■ PROVIDED TEXT
== Segment start ==

Financial Assistance
Financial support may be in the form of fellowships of varying stipend levels, teaching assistantships, or a combination of the two.
The Fulton McMahon Research Fund, established by Alfred Foulet, Graduate School Class of 1927, in honor of Fulton McMahon, Class of 1884, provides funding for summer study and thesis research projects to graduate students in good standing.
The department also enjoys the exclusive disposition of funds allocated specifically to graduate fellowships and stipend increments. Among these may be counted the Behrman, the Bergen, the Boudinot, and the Schultz fellowships, awarded to graduate students who demonstrate outstanding scholarly promise. The Edward C. Armstrong Fund, established in perpetuity by Alfred Foulet, Graduate School Class of 1927, through a generous testamentary bequest made at his death in 1987 in memory of his Princeton teacher and colleague, provides for fellowship stipends and increments, as well as grants for thesis research and summer study projects both abroad and at Princeton to students in good standing.
Research Facilities
The department’s primary scholar resources are located in Firestone Library, where it shares the B Floor with the Departments of Comparative Literature, English, German, Slavic Languages and Literatures, and Spanish and Portuguese Languages and Cultures. Books catalogued as belonging to the department of French, Italian, and Romance Studies are located on B Floor as well, so that graduate students in the department have easy access to them.
French and Italian Colloquium
The French and Italian Colloquium, comprising the faculty and graduate students of the department, affords participants an opportunity several times a year to hear distinguished visiting and local scholars present new approaches to the study of literary, cultural, and linguistic problems, both in public lectures and frequent “lunchtime colloquia.”
French Courses
FRE 500 Pedagogy Seminar
Christine Sagnier
Practical and theoretical preparation for teachers of French. Sessions may be held in common with other language programs.
FRE 502 Language and Style
Staff
History, theory, and practice of literary translation.
FRE 506 Medieval French Readings
Sarah Kay
Reading of selected texts from the beginnings of literary composition in French to the end of the Middle Ages.
FRE 509 The Troubadours and the Occitan Tradition
Sarah Kay
Readings in troubadour poetry, and the narrative and didactic literature of the midi.

== Segment end ==

■ WORK INSTRUCTION 1
List the four named fellowships that the program description gives as awarded to graduate students who demonstrate outstanding scholarly promise.
■ WORK INSTRUCTION 2
Carry the program description forward from its final course entry.
The records that come next have no connection to the program description.

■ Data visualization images
== Segment start ==

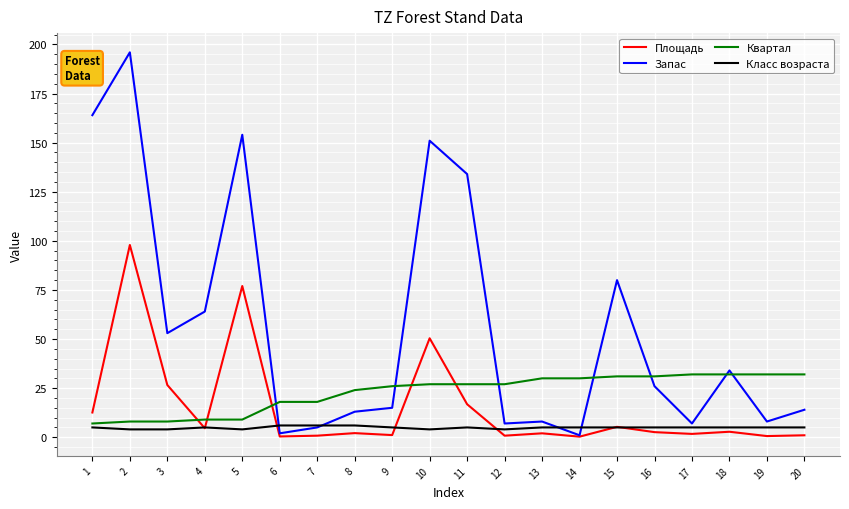

What is the maximum value shown in the chart?

196.0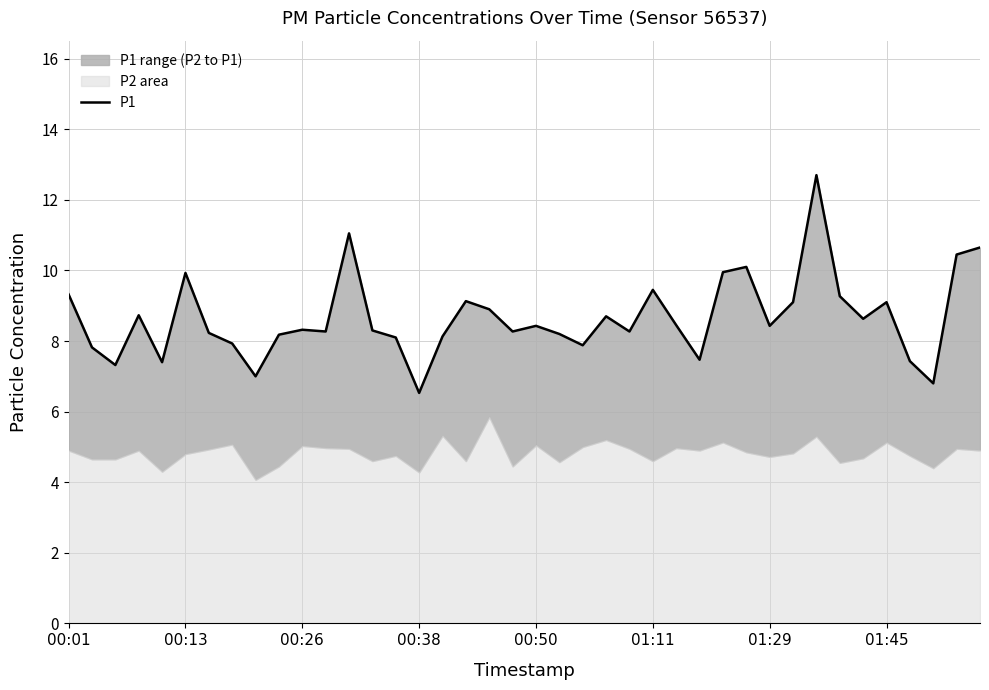

How many data points are above 8?

30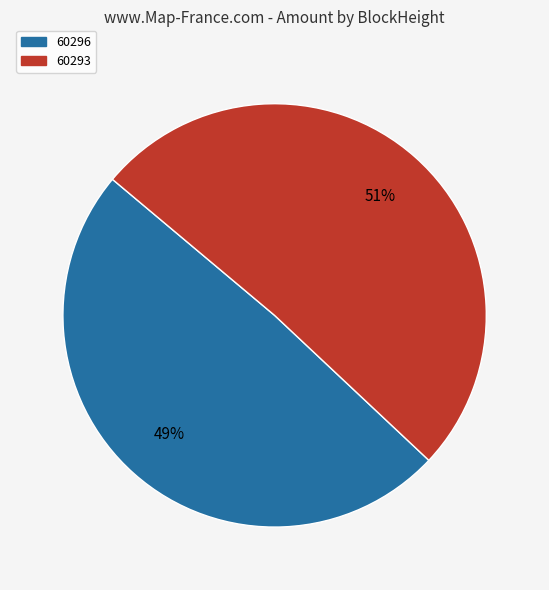

Do 60296 and 60293 together represent more than half of the pie?

Yes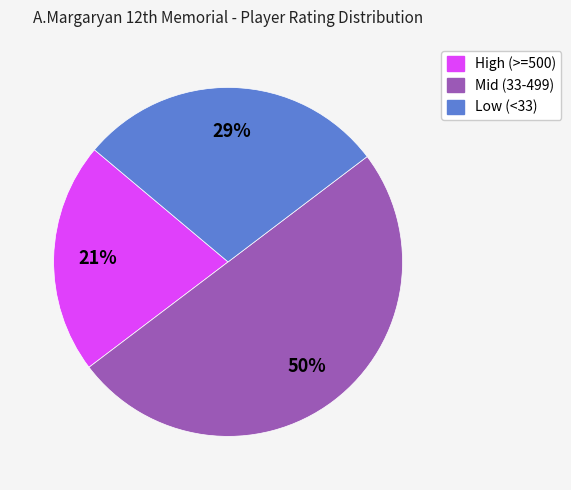

To the nearest percent, what is the average slice percentage?

33%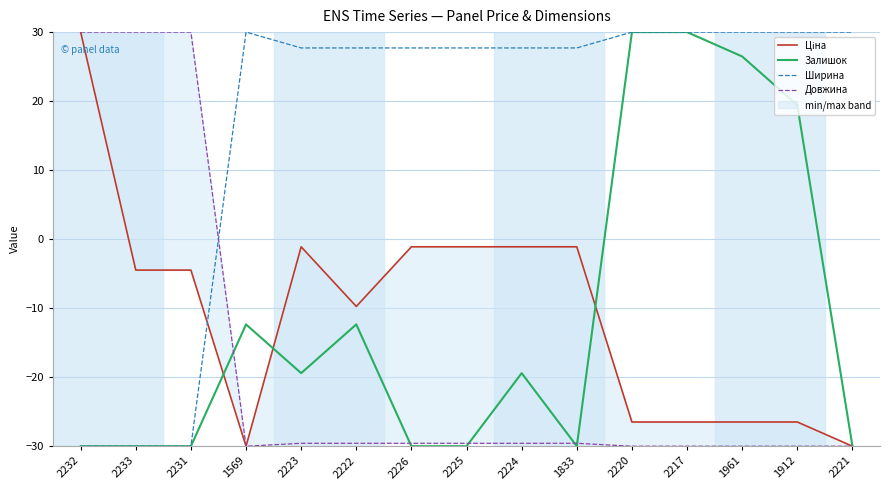

Rank the categories by Довжина value from lowest to highest.

1569, 2220, 2217, 1961, 1912, 2221, 2223, 2222, 2226, 2225, 2224, 1833, 2232, 2233, 2231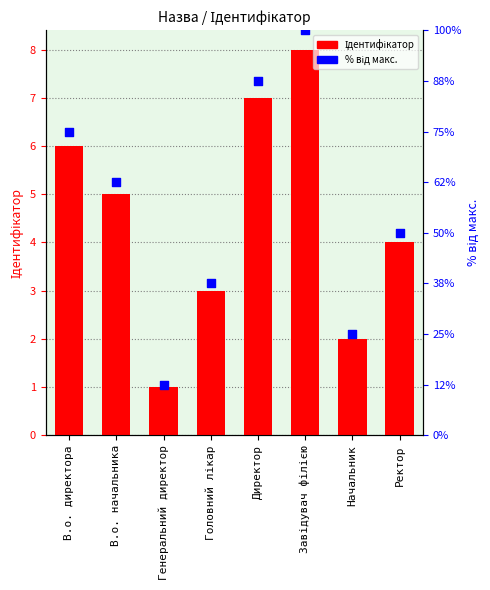

Which series has the largest total across all categories?

Ідентифікатор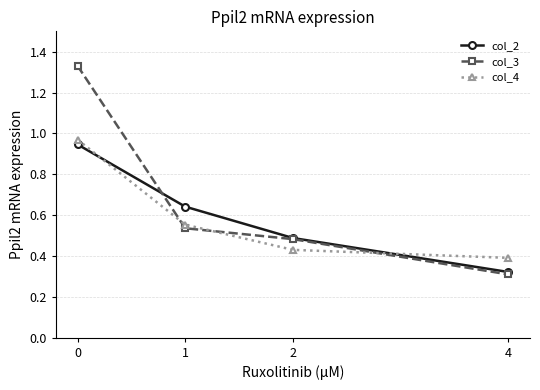

How many col_3 values are between 0 and 1?

3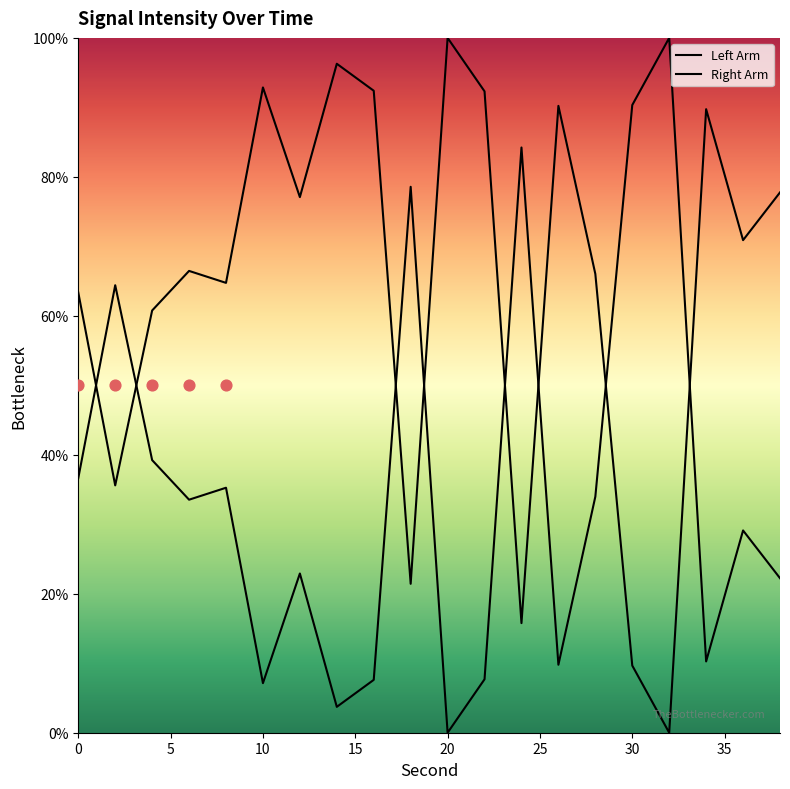

What is the change in value from 20 to 22?

+7.7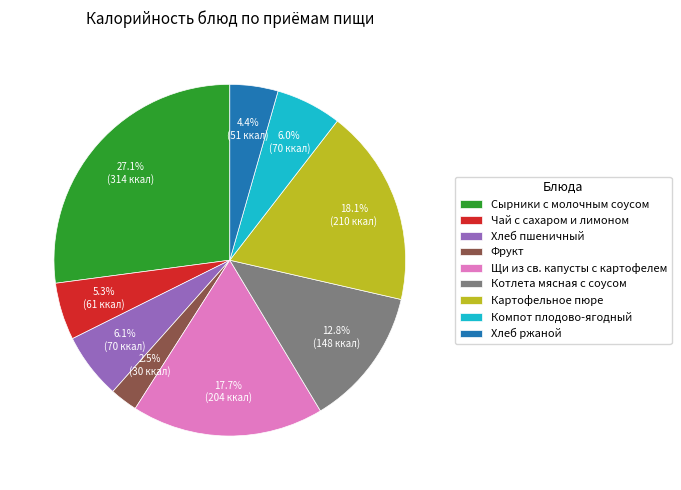

What is the smallest slice in the pie chart?

Фрукт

== Segment end ==

■ ANSWER 1
Behrman, Bergen, Boudinot, Schultz

■ ANSWER 2
FRE 510 Seminar in Medieval French Literature
Sarah Kay
Intensive study of a selected literary or cultural topic such as chansons de geste, courtly love, comic writing, the history of the book, or poetry and thought.
FRE 511 Humanism and the French Renaissance
François Rigolot
A study of the intellectual and religious expression of the Renaissance, as seen against the political and social movements of the age.
FRE 512 Lyric Poetry of the French Renaissance
François Rigolot
Intensive study of a selected subject from topics such as the forms of narrative prose, poetics and logic, chamber theater and fête, Reformation and Counter-Reformation writings, travel, literature, and the critical spirit.
FRE 513 Seminar in the French Renaissance
François Rigolot
To suit the particular interests of the students and the instructor, a subject for intensive study is selected from topics such as the forms of narrative prose, poetics and logic, chamber theater and fête, Reformation and Counter-Reformation writings, travel literature, and the critical spirit.
FRE 515 The Classical Tradition
Volker Schröder
Major authors, dominant genres, and masterpieces of the classical age of French literature. The contemporary awareness of tradition and hierarchy, the significance of codification, and the question of imitation are among the problems to be explored. Authors and topics may include Racine, Molière, Boileau, and La Rochefoucauld; classical theater; the moralists; and memoirs and historiography.
FRE 516 Seminar in 17th-Century French Literature
François Rigolot, Volker Schröder
Usually a treatment of an aspect of the “other” or nonofficial culture of the 17th century such as préciosité, parody, and burlesque; correspondence; personal memoirs; and others.
FRE 517 Forms of Neoclassicism
Volker Schröder
Poetic, dramatic, and narrative systems and conventions in the Ancien Régime. The topic selected is usually generic, but may concern the work of a single writer or a group of works by different writers.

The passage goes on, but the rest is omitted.